— Entries provided —
____

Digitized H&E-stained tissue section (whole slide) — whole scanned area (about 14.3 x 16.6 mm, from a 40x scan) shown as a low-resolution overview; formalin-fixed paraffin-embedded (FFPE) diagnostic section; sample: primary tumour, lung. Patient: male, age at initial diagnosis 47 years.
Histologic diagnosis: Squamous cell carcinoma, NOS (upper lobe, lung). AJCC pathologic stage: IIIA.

____

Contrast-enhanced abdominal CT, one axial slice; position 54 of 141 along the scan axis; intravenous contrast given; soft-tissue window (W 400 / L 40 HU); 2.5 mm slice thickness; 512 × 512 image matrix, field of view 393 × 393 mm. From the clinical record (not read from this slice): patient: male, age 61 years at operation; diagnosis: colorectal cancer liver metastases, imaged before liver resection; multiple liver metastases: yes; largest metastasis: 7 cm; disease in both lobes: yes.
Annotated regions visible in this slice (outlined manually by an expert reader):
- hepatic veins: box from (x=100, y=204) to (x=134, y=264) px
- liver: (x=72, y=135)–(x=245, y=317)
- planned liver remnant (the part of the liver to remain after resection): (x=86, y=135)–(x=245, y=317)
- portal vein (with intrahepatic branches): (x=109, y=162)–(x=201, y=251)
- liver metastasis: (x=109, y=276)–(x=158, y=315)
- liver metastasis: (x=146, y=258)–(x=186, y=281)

____

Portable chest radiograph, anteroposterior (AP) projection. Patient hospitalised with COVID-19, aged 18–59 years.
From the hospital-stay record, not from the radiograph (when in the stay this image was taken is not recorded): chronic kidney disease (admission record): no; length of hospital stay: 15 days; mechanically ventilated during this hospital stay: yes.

____

— Work request —
All that is needed is the exact run of lines above from the line containing "- liver: (x=72, y=135)–(x=245, y=317)" through the line containing "- liver metastasis: (x=146, y=258)–(x=186, y=281)", both of them included.

— Written solution —
- liver: (x=72, y=135)–(x=245, y=317)
- planned liver remnant (the part of the liver to remain after resection): (x=86, y=135)–(x=245, y=317)
- portal vein (with intrahepatic branches): (x=109, y=162)–(x=201, y=251)
- liver metastasis: (x=109, y=276)–(x=158, y=315)
- liver metastasis: (x=146, y=258)–(x=186, y=281)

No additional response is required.